Meirelles vem do mercado financeiro e, em 1984, tornou-se presidente do ramo brasileiro do Bank Boston. Porém, ele também está na política. Em 2002, candidatou-se pelo PSDB de Goiás para o cargo de deputado federal, sendo o mais votado, não assumindo o cargo justamente para gerenciar o BC. Hoje no PSD após passagem pelo PMDB, rumores não confirmados apontaram que ele poderia se candidatar ao governo de Goiás em 2010 e até para a prefeitura de São Paulo em 2016. 

Isso dá um pouco o parâmetro sobre o que Meirelles que tem que Levy não teria. Além do apoio do ex-presidente Luiz Inácio Lula da Silva, o ex-presidente do BC tem mais interlocução política, o que é um dos defeitos do governo para a aprovação do ajuste fiscal.

Além disso, conforme informa a Folha de S. Paulo de hoje, os próprios ministros estão “fritando” Levy, que já teve indisposições com Nelson Barbosa (Planejamento), Carlos Gabas (ex-ministro da Previdência) e Edinho Silva (Comunicação Social). A pressão, que já vinha do PT, soma-se ainda a uma maior indisposição dos empresários em relação ao ministro, que estão insatisfeitos com o corte de subsídios que garantia crédito do BNDES a custo baixo para os seus negócios.

Na outra mão, conforme informou o Valor, com o aval de Lula, Meirelles já estaria se reunindo com líderes políticos governistas para discutir cenários econômicos para o Brasil. Visto como ortodoxo, Meirelles seguiria com o ajuste fiscal, sendo até mais efetivo do que Levy para tanto neste assunto.

Porém, as dúvidas permanecem…
As análises de economistas e analistas políticos sobre o real “efeito Meirelles” na economia são bastante divergentes, ainda mais no referente ao possível destravamento das relações com o Congresso para a aprovação do ajuste. 

Boa parte da percepção é de que as dificuldades são de responsabilidade do próprio governo, que tem dificuldades de controlar sua base, enquanto o presidente da Câmara dos Deputados, Eduardo Cunha (PMDB-RJ) deixa as votações mais importantes em “banho-maria” enquanto busca salvar seu mandato. Neste sentido, quem “pagou o pato” foi Levy, mas há poucas indicações de que haveria uma mudança significativa com outro em seu lugar. 

Conforme destaca a consultoria de risco político Eurasia, qualquer substituto de Levy vai, provavelmente, fortalecer a aposta na agenda atual com reformas econômicas estruturais
ao invés de voltar atrás na disciplina fiscal, o que tranquiliza os mercados. Para a Eurasia, a saída de Levy é esperada para o primeiro semestre de 2016, após o aprofundamento da atual
crise política e econômica.

-- Tarefa proposta 1 --
Transcreva sem alterações as linhas dos registros, do início deles até a linha que contém "crop: left 45.721%, top", incluindo ambas as pontas.

-- Registros fornecidos --
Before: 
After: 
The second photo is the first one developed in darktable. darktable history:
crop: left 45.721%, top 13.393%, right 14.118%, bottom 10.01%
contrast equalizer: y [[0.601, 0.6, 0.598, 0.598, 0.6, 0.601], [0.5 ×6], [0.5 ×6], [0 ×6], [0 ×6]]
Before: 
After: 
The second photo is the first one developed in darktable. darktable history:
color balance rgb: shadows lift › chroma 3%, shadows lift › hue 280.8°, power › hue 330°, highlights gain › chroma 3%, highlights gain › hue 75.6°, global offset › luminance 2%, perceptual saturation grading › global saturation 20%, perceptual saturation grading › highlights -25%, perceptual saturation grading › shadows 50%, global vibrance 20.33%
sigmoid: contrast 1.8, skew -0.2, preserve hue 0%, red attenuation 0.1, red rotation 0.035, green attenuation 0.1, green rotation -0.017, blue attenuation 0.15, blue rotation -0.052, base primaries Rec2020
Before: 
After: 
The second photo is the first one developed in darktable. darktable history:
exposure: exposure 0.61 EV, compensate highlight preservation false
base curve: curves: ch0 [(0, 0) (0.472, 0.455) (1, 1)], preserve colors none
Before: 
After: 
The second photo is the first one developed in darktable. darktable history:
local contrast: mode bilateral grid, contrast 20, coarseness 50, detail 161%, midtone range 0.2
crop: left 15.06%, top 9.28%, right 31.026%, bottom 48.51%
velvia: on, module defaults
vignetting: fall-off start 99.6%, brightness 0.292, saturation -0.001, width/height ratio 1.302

-- Tarefa proposta 2 --
Segundo o trecho de origem, em que ano Meirelles se tornou presidente do ramo brasileiro do Bank Boston?

-- Resposta completa 1 --
Before: 
After: 
The second photo is the first one developed in darktable. darktable history:
crop: left 45.721%, top 13.393%, right 14.118%, bottom 10.01%

-- Resposta completa 2 --
Em 1984.